Saturday, February 11, 2012

SEPARATION OF CHURCH AND STATE FROM THE PAGAN POINT OF VIEW

All this manufactured hoo haw over insurance companies paying for birth control for women even if the outfit they’re working for is church affiliated, got me to thinking. Dangerous I know. And it is manufactured. If the editorial in the Register Guard is accurate over half the states in the country require insurance companies to cover contraceptives. So, gentlemen, please take your outrage elsewhere.

Recently picked up a little volume on women in church history; Catholic church history so you know there is a bit of an inbuilt bias. The first is Prisca or Priscilla who worked with Paul. One of the early churches was in Ephesus, located in what is now Turkey. Ephesus was also the site of a major temple of Artemis with a well attended festival held every year. And every year the silver smiths did a land office business in little silver images of Artemis. Not content to mind their own souls, the church in Ephesus went after the pagans for their “obscene” images. The church, successfully minding other people’s business for nearly two thousand years.

Jump forward to the late fifth century. Newly converted to the Roman branch of the church by his wife Clotilde, Clovis of the Franks sets out to share the joys of his new faith with the people he rules; at the point of a sword. Here’s to you great great grand dad, four dozen or so times removed. You can choose your friends. All you can do with your ancestors is to try not the repeat their mistakes. Clovis was one of the original “my way or the highway” missionaries.

Surprising how many worshipers of the Old Gods chose the highway rather than convert, or kept as many of their old customs as they could for nearly a thousand years. No wonder the church made attending mass mandatory. At least many of the old ways did survive until they were caught between the hammer of the Reformation, the anvil of the Counter Reformation and the general you’re either with us or against us of European nation building. Even then, some folks on the fringes of Europe, the western highlands of Scotland and the western Isles, kept fragments alive well into the nineteenth century.

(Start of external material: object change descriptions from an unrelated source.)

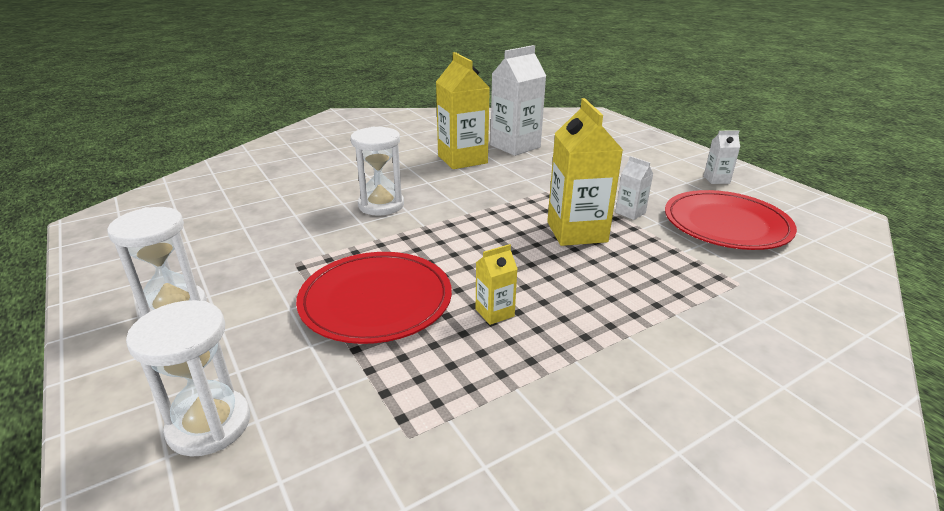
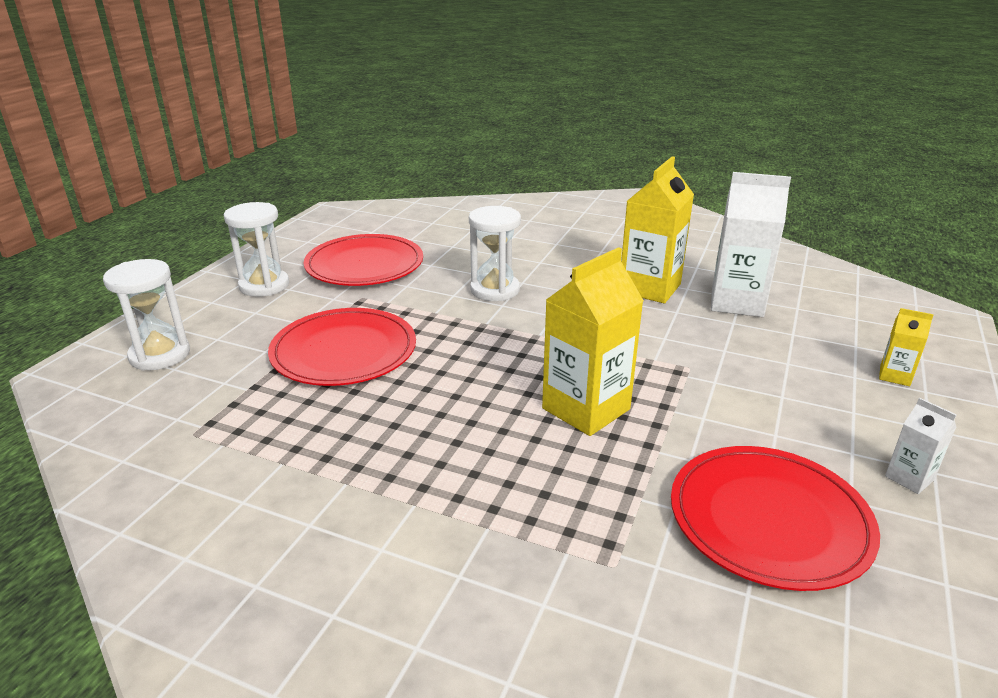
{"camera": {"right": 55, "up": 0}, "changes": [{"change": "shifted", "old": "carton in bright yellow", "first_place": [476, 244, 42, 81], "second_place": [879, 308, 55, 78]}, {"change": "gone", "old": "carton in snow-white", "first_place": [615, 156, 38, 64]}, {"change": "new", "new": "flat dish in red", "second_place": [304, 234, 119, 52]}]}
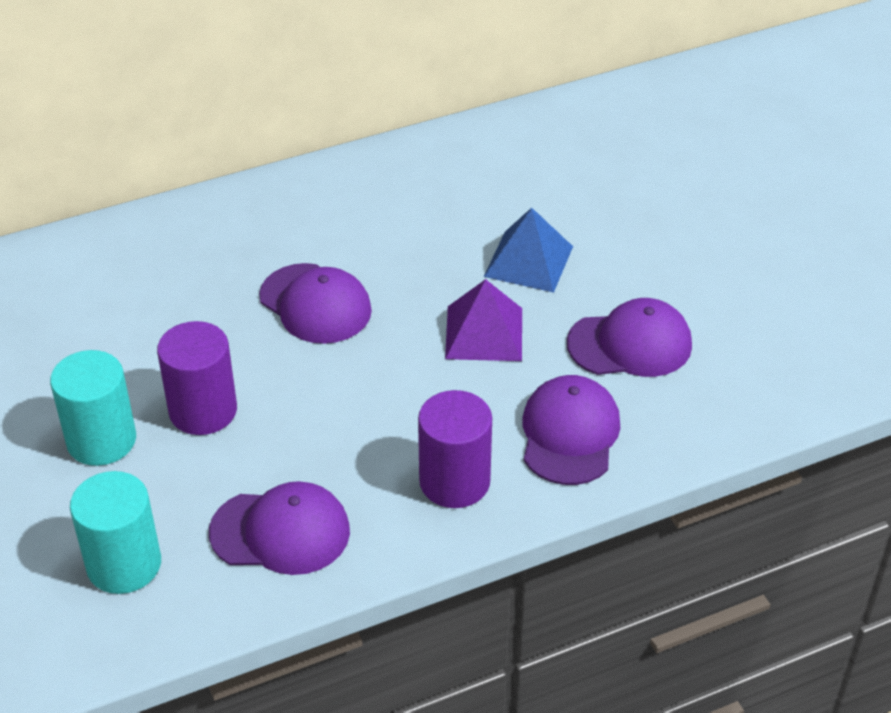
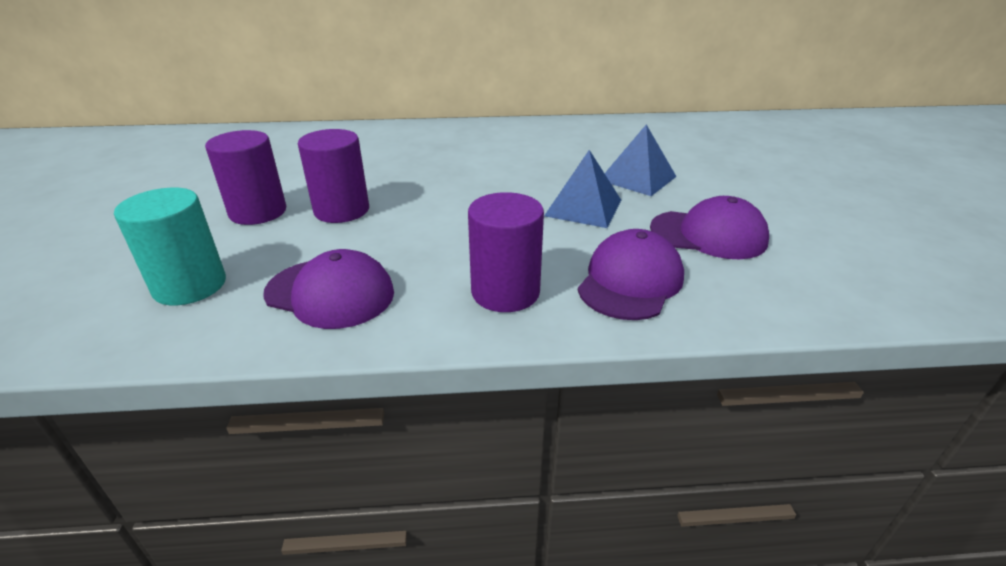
{"camera": {"right": 20, "up": -10}, "changes": [{"change": "repainted", "old": "solid cylinder in turquoise", "new": "solid cylinder in violet", "first_place": [50, 350, 86, 116], "second_place": [205, 130, 81, 95]}, {"change": "gone", "old": "cap in violet", "first_place": [259, 263, 113, 81]}, {"change": "repainted", "old": "solid pyramid in violet", "new": "solid pyramid in blue", "first_place": [445, 279, 77, 82], "second_place": [544, 150, 77, 78]}]}
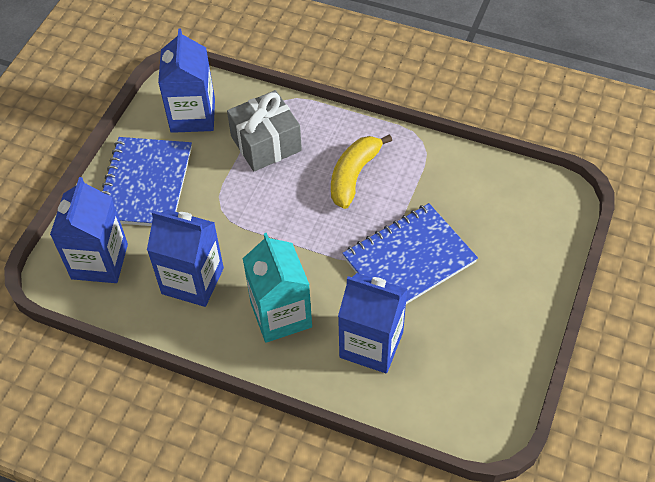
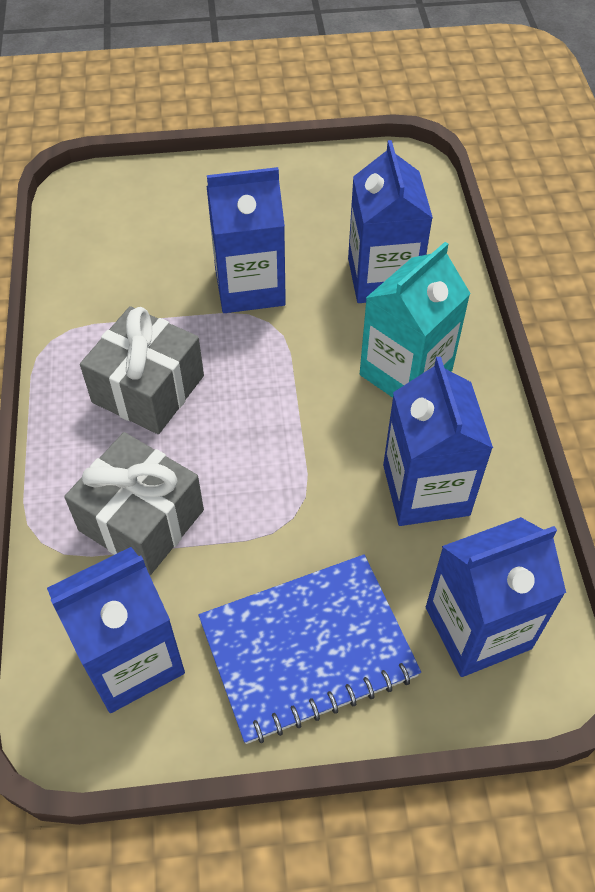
{"camera": {"right": -120, "up": 0}, "changes": [{"change": "swapped", "old": "toy banana in bright yellow", "new": "gift in gray", "first_place": [331, 134, 61, 75], "second_place": [80, 306, 124, 128]}, {"change": "swapped", "old": "notebook in blue", "new": "carton in blue", "first_place": [342, 203, 136, 101], "second_place": [207, 167, 79, 146]}]}
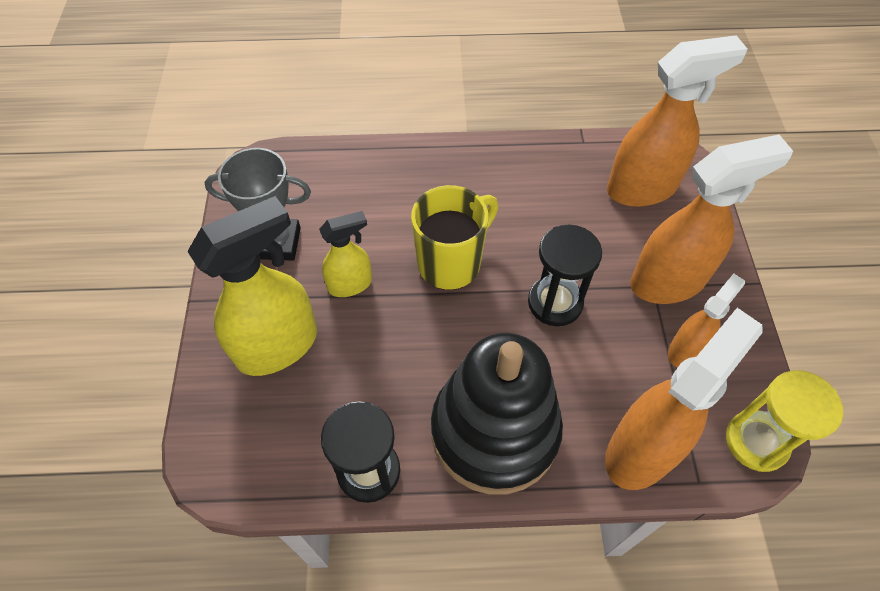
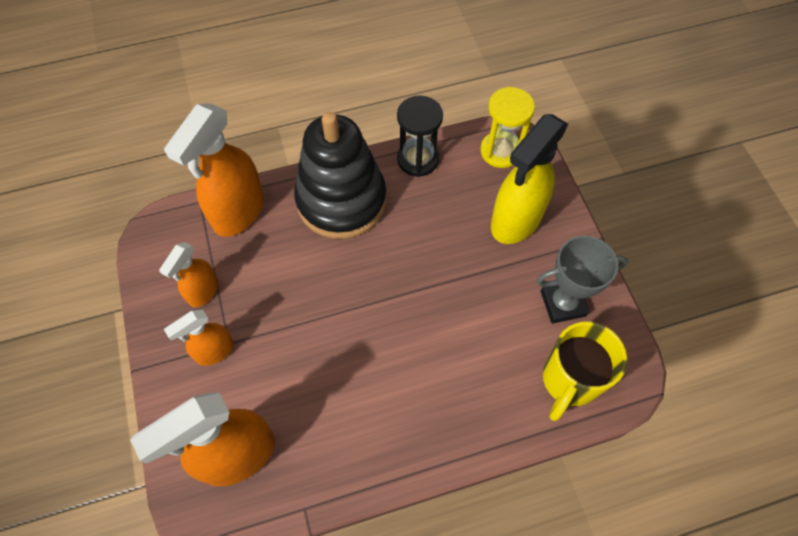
{"camera": {"right": 165, "up": 5}, "changes": [{"change": "gone", "old": "spray bottle in bright yellow", "first_place": [319, 211, 53, 86]}, {"change": "shifted", "old": "mug in bright yellow", "first_place": [411, 185, 87, 105], "second_place": [543, 322, 84, 99]}, {"change": "gone", "old": "sand timer in jet-black", "first_place": [528, 224, 74, 102]}, {"change": "scaled", "old": "spray bottle in orange", "first_place": [630, 135, 163, 169], "second_place": [164, 310, 70, 56], "factor": 0.55}, {"change": "shifted", "old": "sand timer in bright yellow", "first_place": [726, 370, 117, 102], "second_place": [480, 87, 55, 81]}]}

We don’t usually look at it from the pagan point of view, but I’m guessing that many of my unnamed and unknown pagan ancestors would have appreciated a little separation of church and state in their own time.

2 comments:

Lisa :-] said...

I personally am struck by the anti-feminine tone of abrahamic religions. These guys have felt threatened by women for millenia, and so have created a God who keeps women firmly in their place. I am certain the Creator did not intend for one-half of the human race to be trod upon by the other half...

JACKIE said...

Kathleen Norris said something along the lines of "the patriarchal men have never gotten over the fact that they needed a woman to get here."